Data model
==========

It is important to understand the overall data model if you want
to work in, and to a lesser degree with, the Autoarchaeologist.

Unless otherwise noted, all these are python classes, which can
be freely subclassed.

Excavation
----------

An excavation is the top level data structure which turns a number
of input files into a number of HTML files.

* Drives the process of examination
* Drives the production of HTML output files
* Provide default interpretation of unloved artifacts
* Can decorate the HTML output files
* Provides the default values and parameters
* Creates the artifacts
* Provides various services to everything else

Relationships:

* Holds the artifacts (top- and excavated-)
* Holds the examiners
* Holds the default typecase
* Offers each artifact to each examiner once.

Artifact
--------

An artifact is a collection of one or more octets.

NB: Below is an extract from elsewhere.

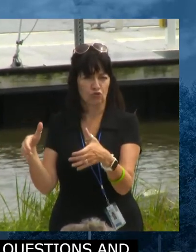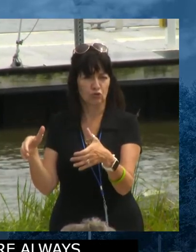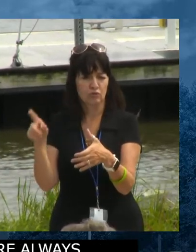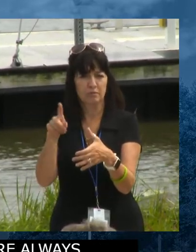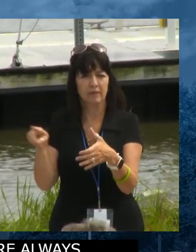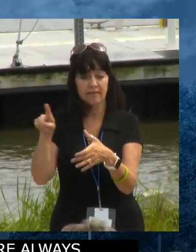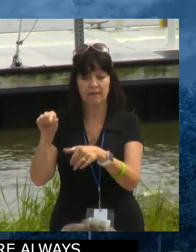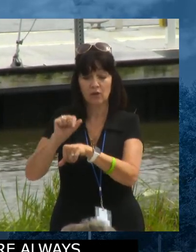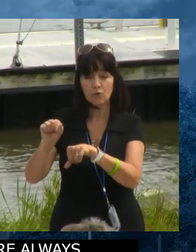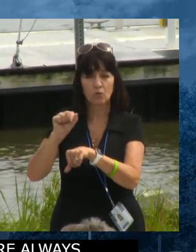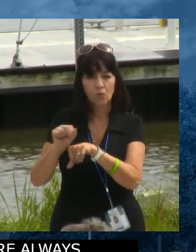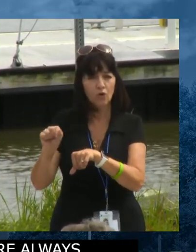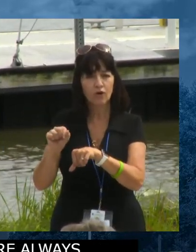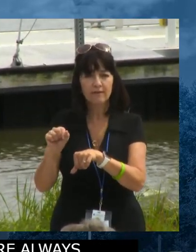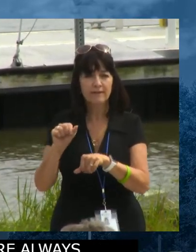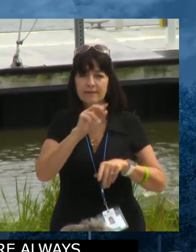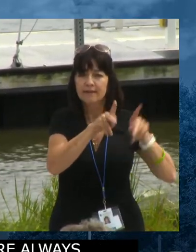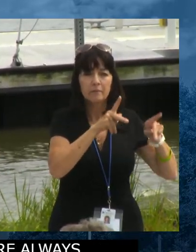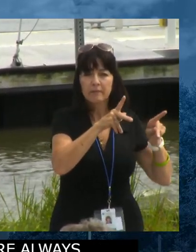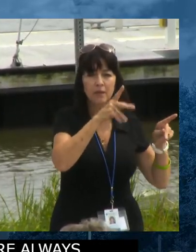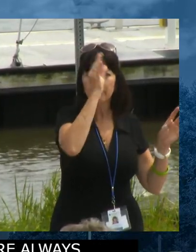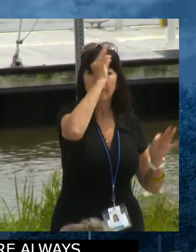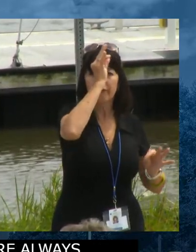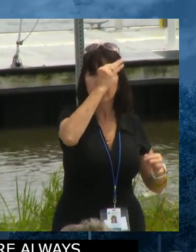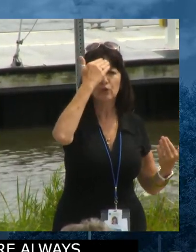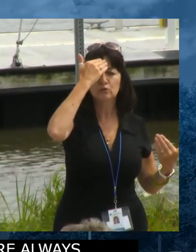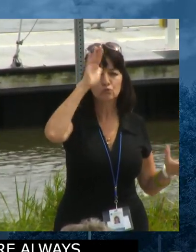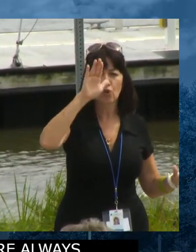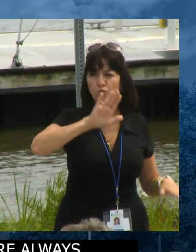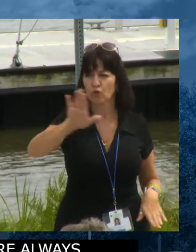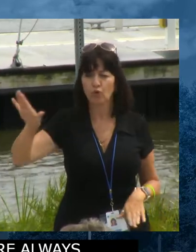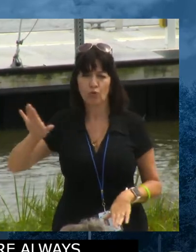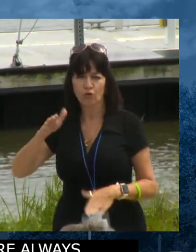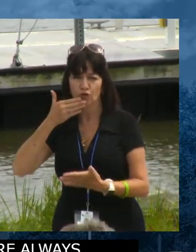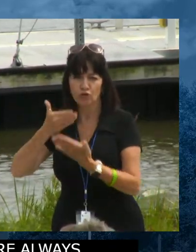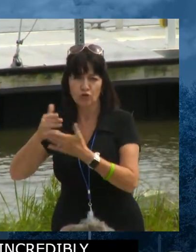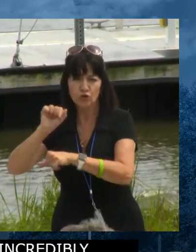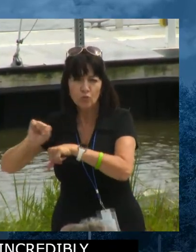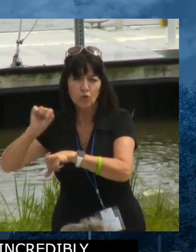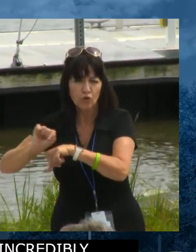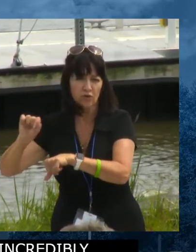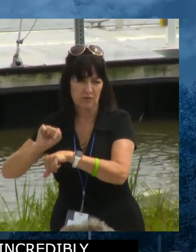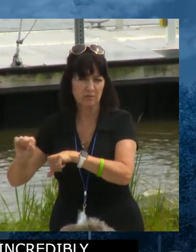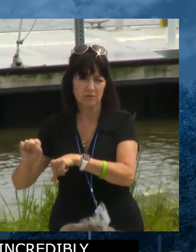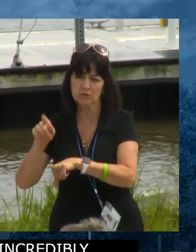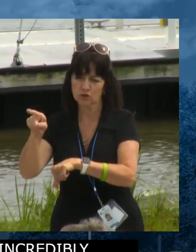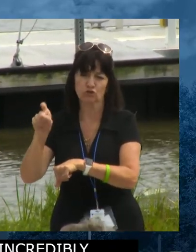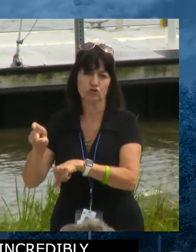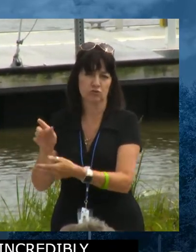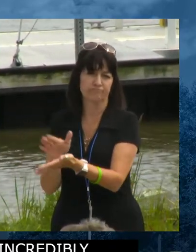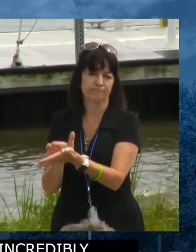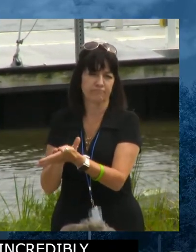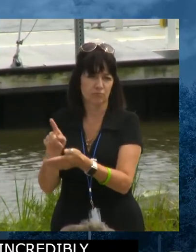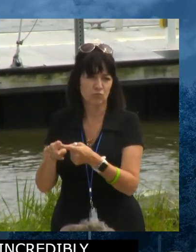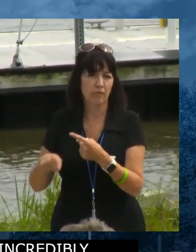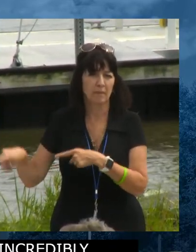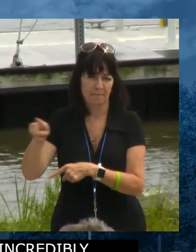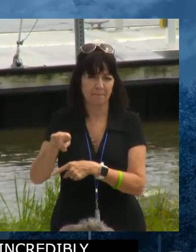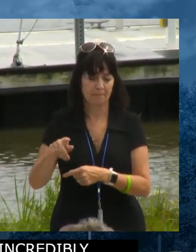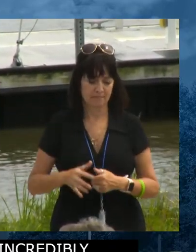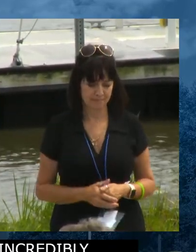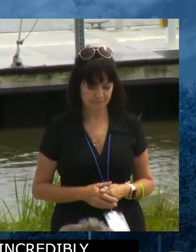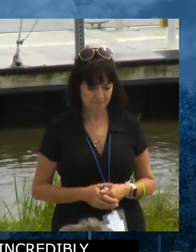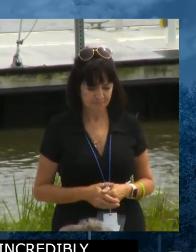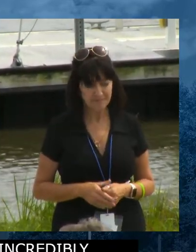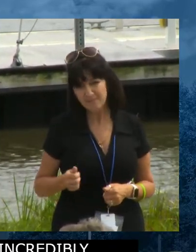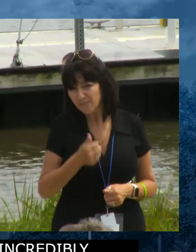without being seen or heard. And yet they should be. They absolutely should be. Another one that I would like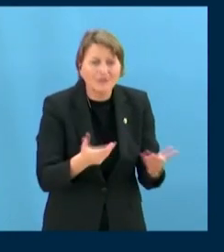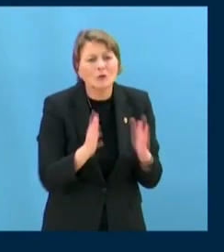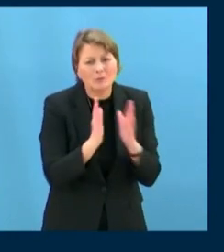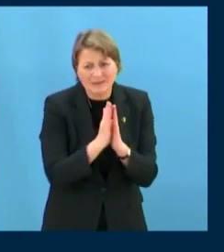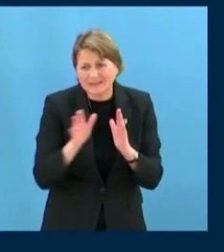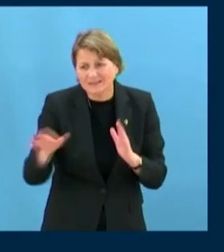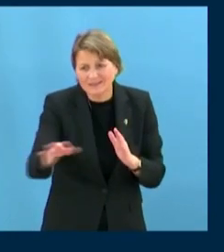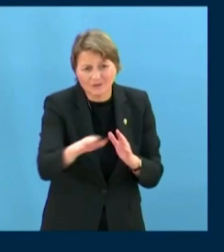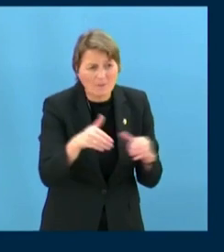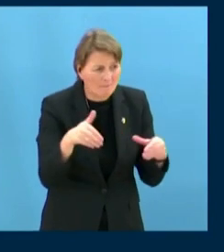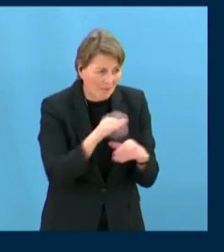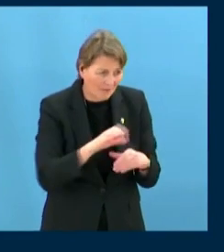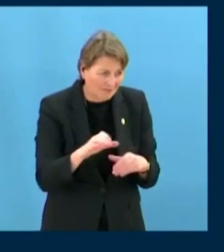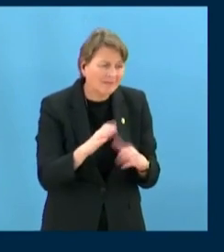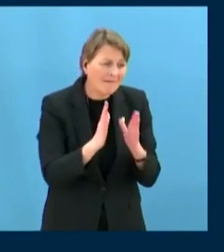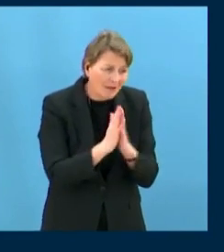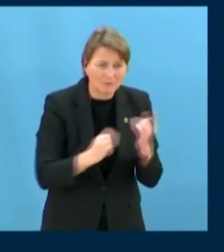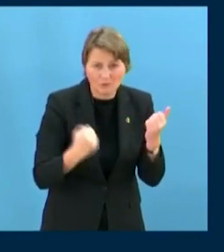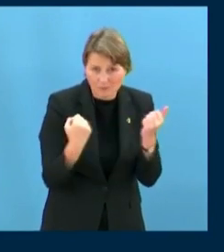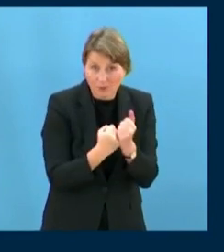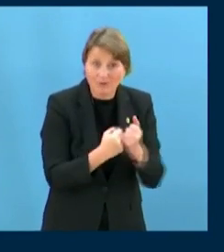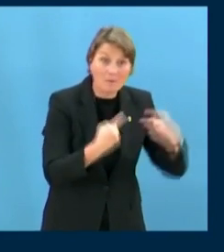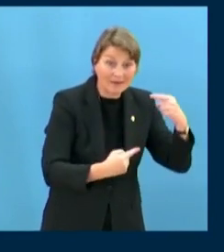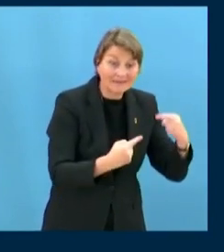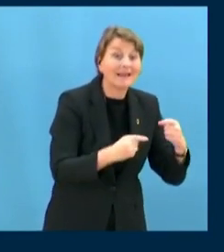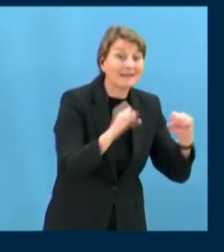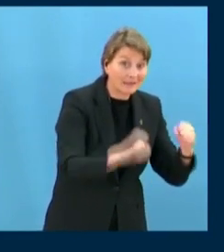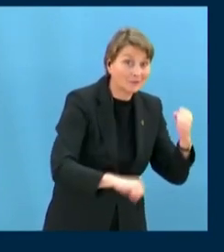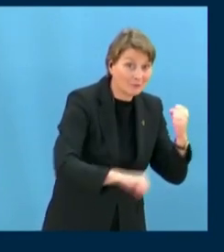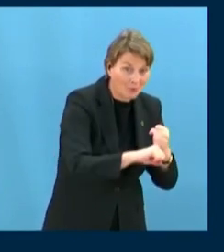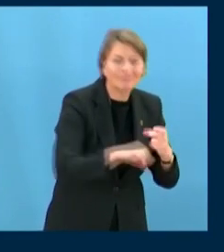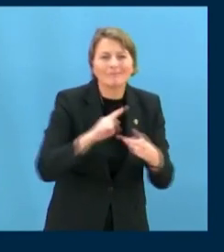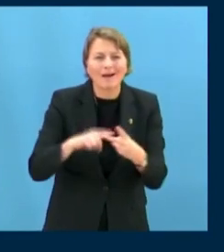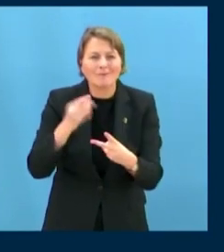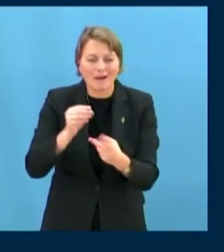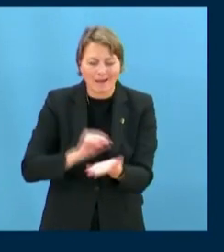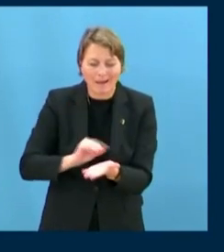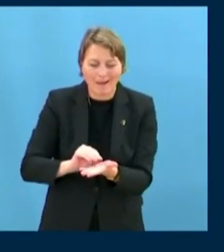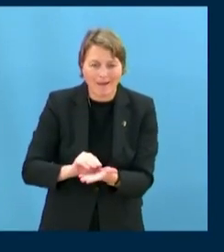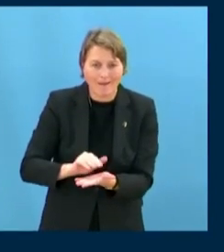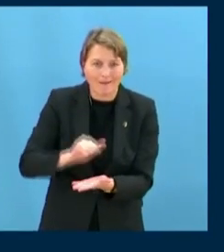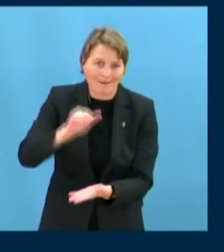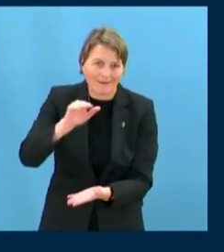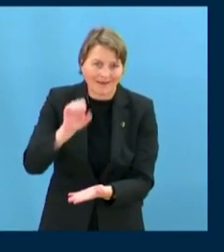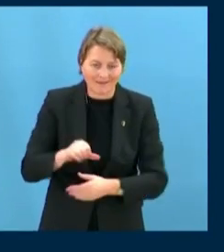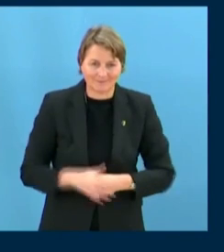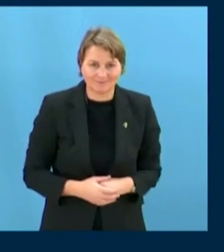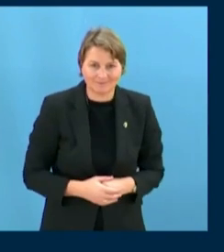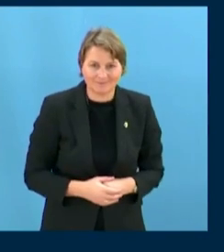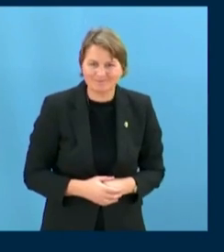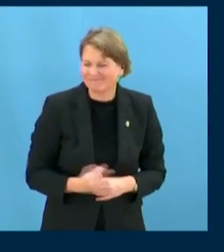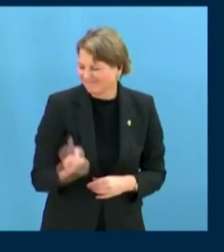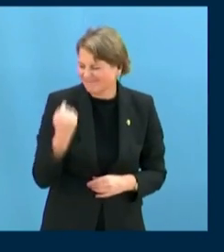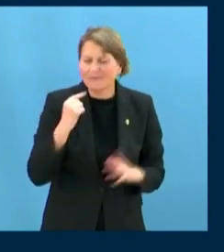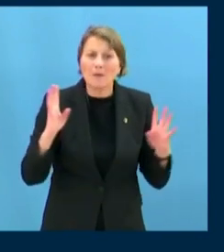both politically and financially. Dear friends, as the discussions at the first intersessional meeting underlined, we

* Has a single unique sequential ordering of its octets
* Has a unique identifier (SHA256 of the unique sequential ordering)
* May be a concatenation of records
* May be a top-level artifact (= The files provided as input)

Relationships:

* May have notes
* May have types
* May have namespaces
* May have interpretations
* May have child artifacts
* May have a typecase (otherwise it will inherit one)

Record
------

A record is a fragment of an artifact.

* Has a key which is either None or a tuple
* Contains at least one octet

Relationships:

* Keys do not control the order of records in the artifact
* By convention disk-like artifacts use (cyl, head, sect) keys.
* By convention tape-like artifacts use (file, block) keys.

Examiner
--------

Tries to understand and interpret (some of) the artifacts, with
increasingly expensive checks to determine if it is an artifact
it can analyse, and then a full analysis.

Relationships:

* Is offered each artifact exactly once
* Can attach notes to artifacts
* Can attach types to artifacts
* Can attach namespaces to artifacts
* Can attach HTML or Unicode interpretations to artifacts
* Can, but normally should not, call other Examiners directly

Typecase
--------

Translates a character set into Unicode.

* Can translate a sequence of integers to short or long UTF-8 representation

TODO: Modal character sets like BAUDOT (telex, teleprinter)

Relationships:

* Is basically an array of Glyphs

Glyphs
------

Holds the information about one code point in a character set

* Has a "short" Unicode single-position, representation suitable for (hex)dumps
* Has a "long" Unicode representation which is "does the right thing" (for instance newlines)
* Can have flags (INVALID, IGNORE, EOF and others) which affect interpretation

Containers
----------

Some input artifacts will be raw bytes, for instance a hard disk
image, others will be container formats such as ``.IMD``, ``SIMH-TAP``
and ``ZIP``.

If we wanted to, we could ingest these containers, examine them
with ``OctetView`` and create the artifacts they contain for further
examination.

But our audience is not here to see how ``IMD`` files are constructed,
so it makes more sense to not instantiate the container files directly,
but only what they contain.

This is what ``containers`` do, and some of them even do it with the
``OctetView``, they just dont create an HTML interpretation.

Collections
-----------

AA will be used on artifacts from various public collections, Datamuseum.DK's
own BitArchive, Al Kossow & CHM's bitsavers.org and so on.

The collection classes makes it easier to pull in artifacts from
such well known collections, and cache the downloaded artifacts
to reduce traffic.